- [EXCERPT]

++++++++++++++++++++

Our first operation will be to split each line into words

In [None]:
words = raw_data.flatMap(lambda line: line.split(" "))
show_string_rdd(words)

Now, we'll convert all words to lower case:

In [None]:
words_lower = words.map(lambda x: x.lower())

And filter out empty words:

In [None]:
words_not_empty = words_lower.filter(lambda x: x != "")

This is where it gets a little bit tricky. An RDD is a collection of rows. But right now we just have a collection of individual strings (the words themselves). As a first step to getting a word count, we'll take each word, and turn it into a row of that word and the number 1 attached to it:

In [None]:
words_as_rows = words_not_empty.map(lambda word: (word, 1))  

This is where the magic happens. We'll use Spark's reduceByKey function to combine all the word rows, adding up all the attached numbers. 


In [None]:
words_reduced = words_as_rows.reduceByKey(lambda a, b: a + b)
show_rdd(words_reduced)

In an RDD, the first element in each row is the "key". In order to sort the RDD by the count of each word, we need to make the count the key. 

In [None]:
words_flipped = words_as_rows.map(lambda x: (x[1], x[0])) 

Then we can sort them:

In [None]:
words_sorted = words_flipped.sortByKey(ascending=False)
show_rdd(words_sorted)

++++++++++++++++++++

- [TO DO] Repeat the part of the Spark word count excerpt from "This is where the" up to and including "x: (x[1], x[0]))", word for word.

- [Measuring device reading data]
++++++++++++++++++++

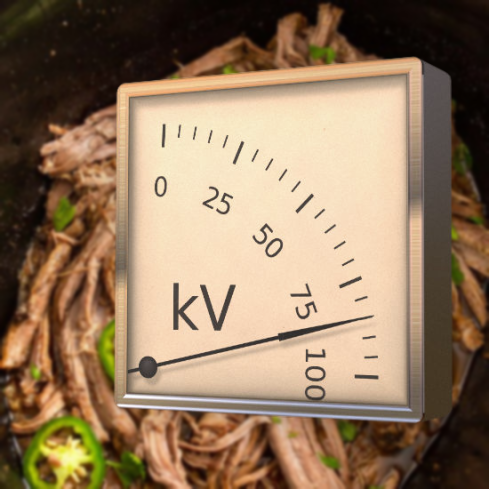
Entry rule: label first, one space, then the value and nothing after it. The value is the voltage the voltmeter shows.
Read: 85 kV
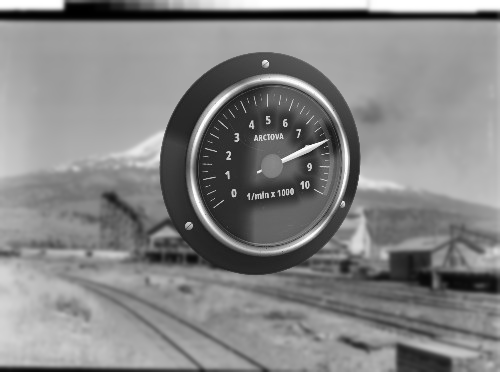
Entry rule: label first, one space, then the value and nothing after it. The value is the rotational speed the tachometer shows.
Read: 8000 rpm
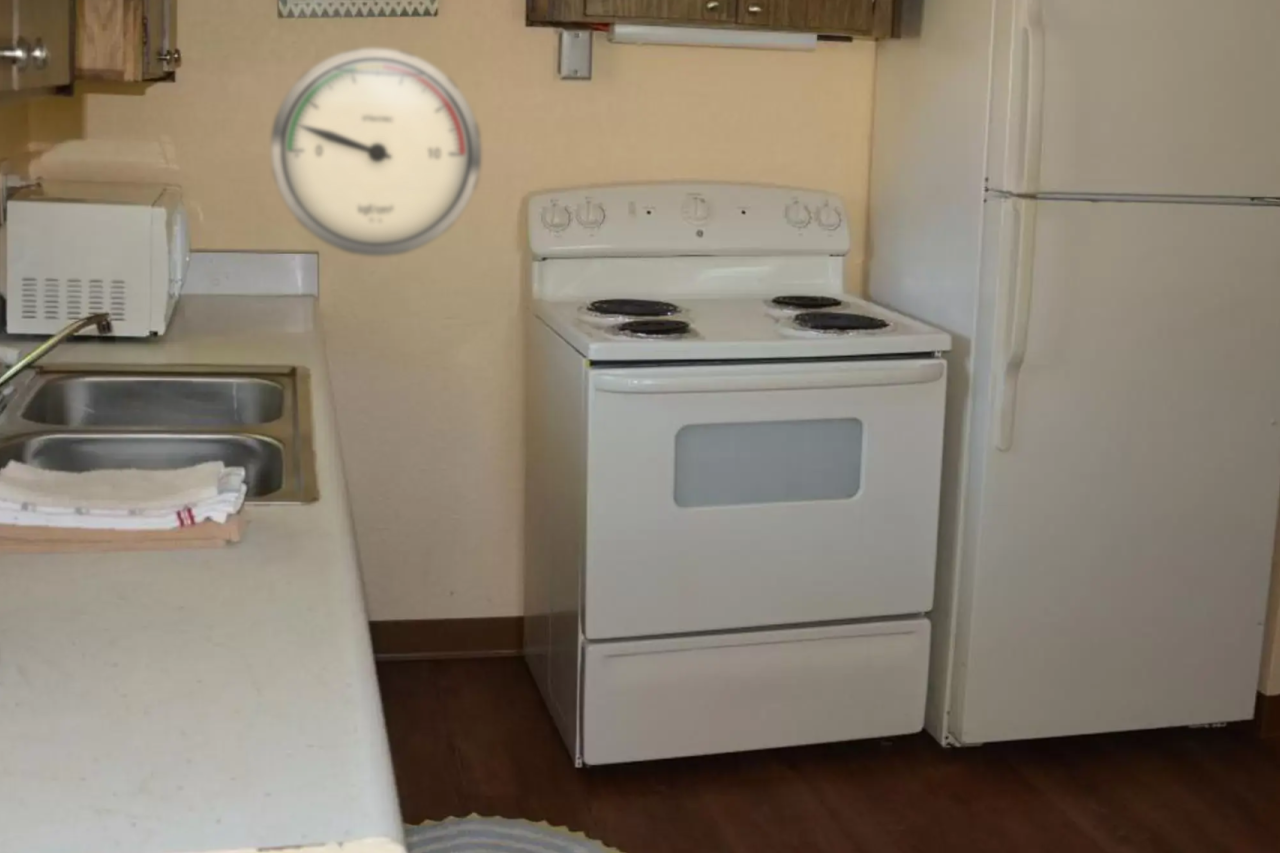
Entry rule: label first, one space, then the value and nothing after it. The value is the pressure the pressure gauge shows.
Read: 1 kg/cm²
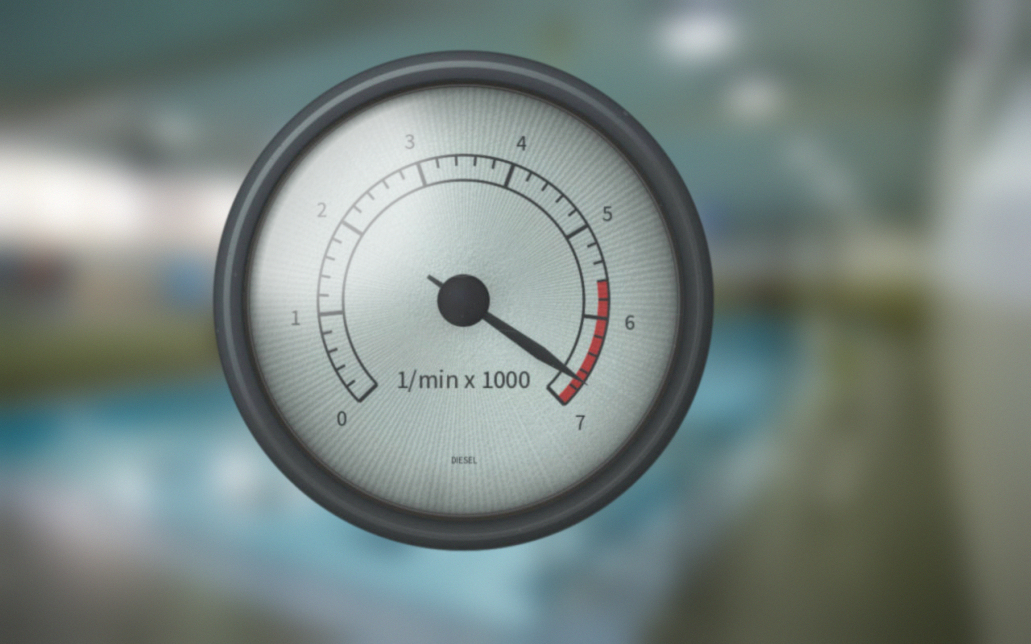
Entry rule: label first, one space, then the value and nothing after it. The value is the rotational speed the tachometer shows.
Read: 6700 rpm
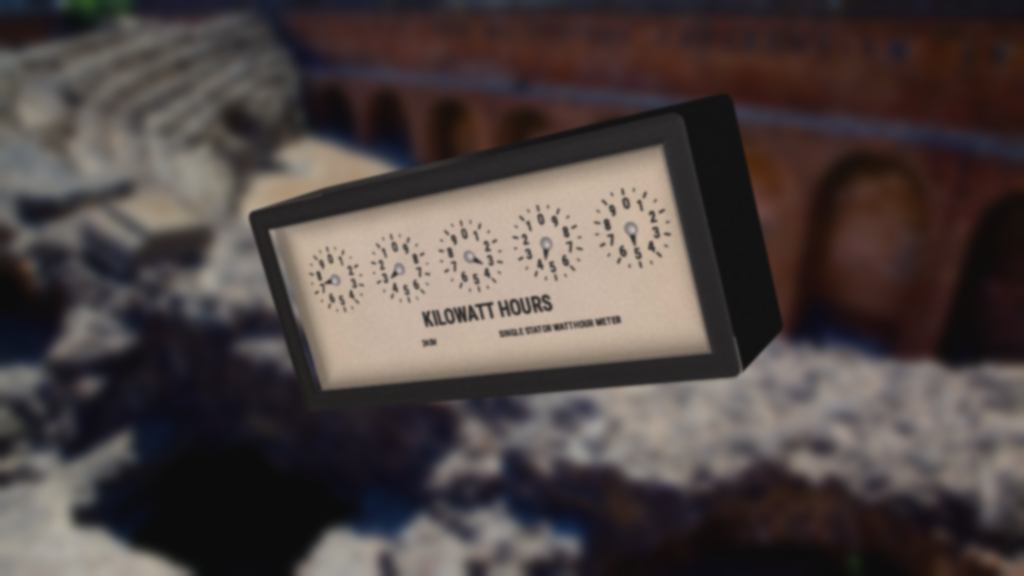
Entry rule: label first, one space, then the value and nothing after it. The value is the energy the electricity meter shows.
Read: 73345 kWh
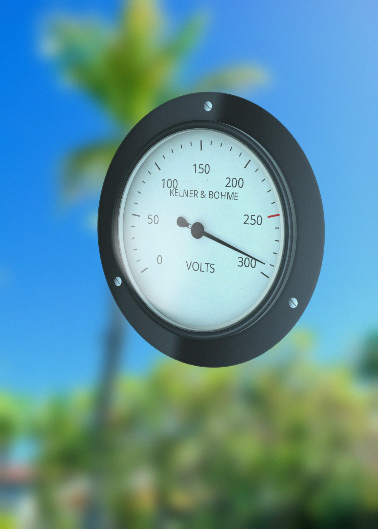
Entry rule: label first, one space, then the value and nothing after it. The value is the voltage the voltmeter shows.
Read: 290 V
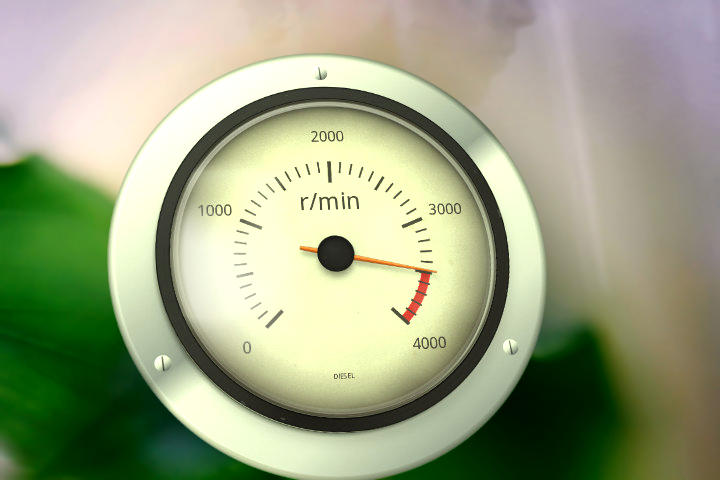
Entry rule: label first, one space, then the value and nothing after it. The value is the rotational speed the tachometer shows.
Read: 3500 rpm
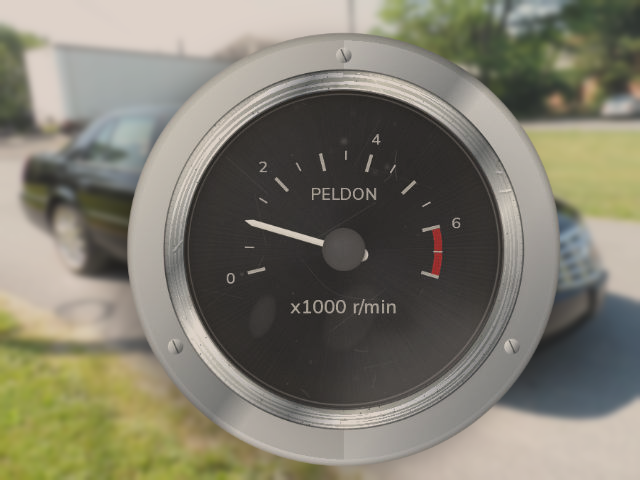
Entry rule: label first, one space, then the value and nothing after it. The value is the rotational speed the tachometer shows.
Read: 1000 rpm
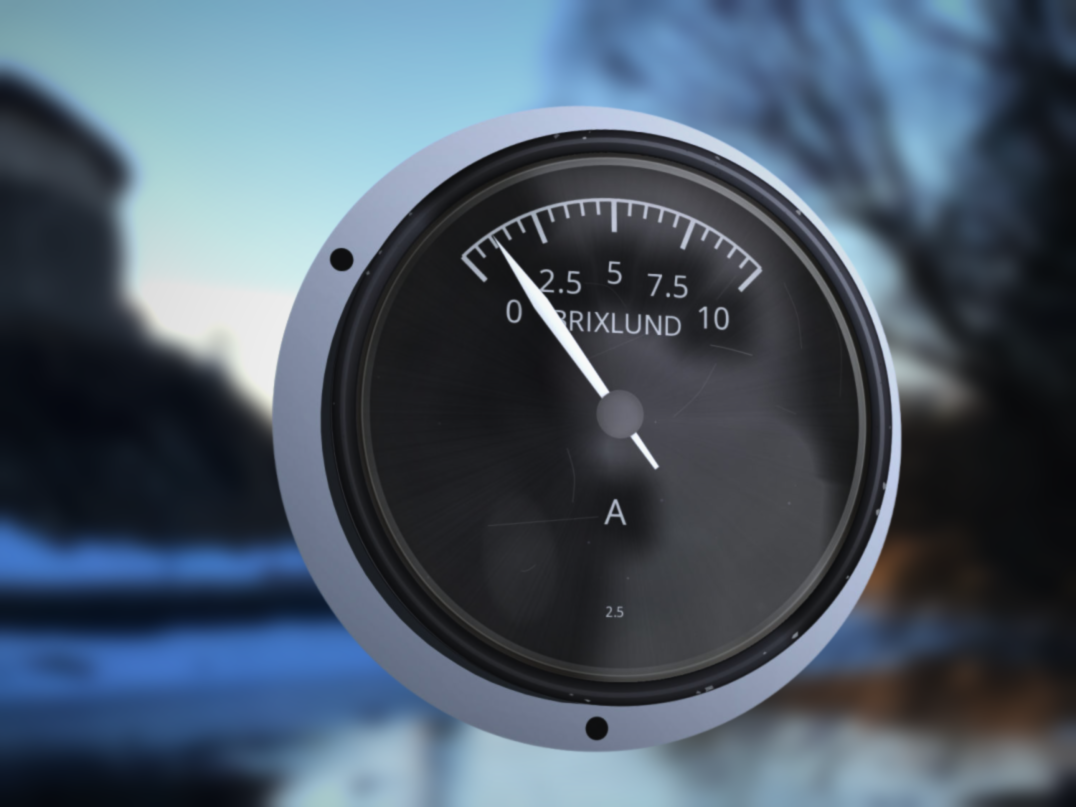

++++++++++++++++++++

- [FINISHED TASK]
This is where the magic happens. We'll use Spark's reduceByKey function to combine all the word rows, adding up all the attached numbers. 


In [None]:
words_reduced = words_as_rows.reduceByKey(lambda a, b: a + b)
show_rdd(words_reduced)

In an RDD, the first element in each row is the "key". In order to sort the RDD by the count of each word, we need to make the count the key. 

In [None]:
words_flipped = words_as_rows.map(lambda x: (x[1], x[0]))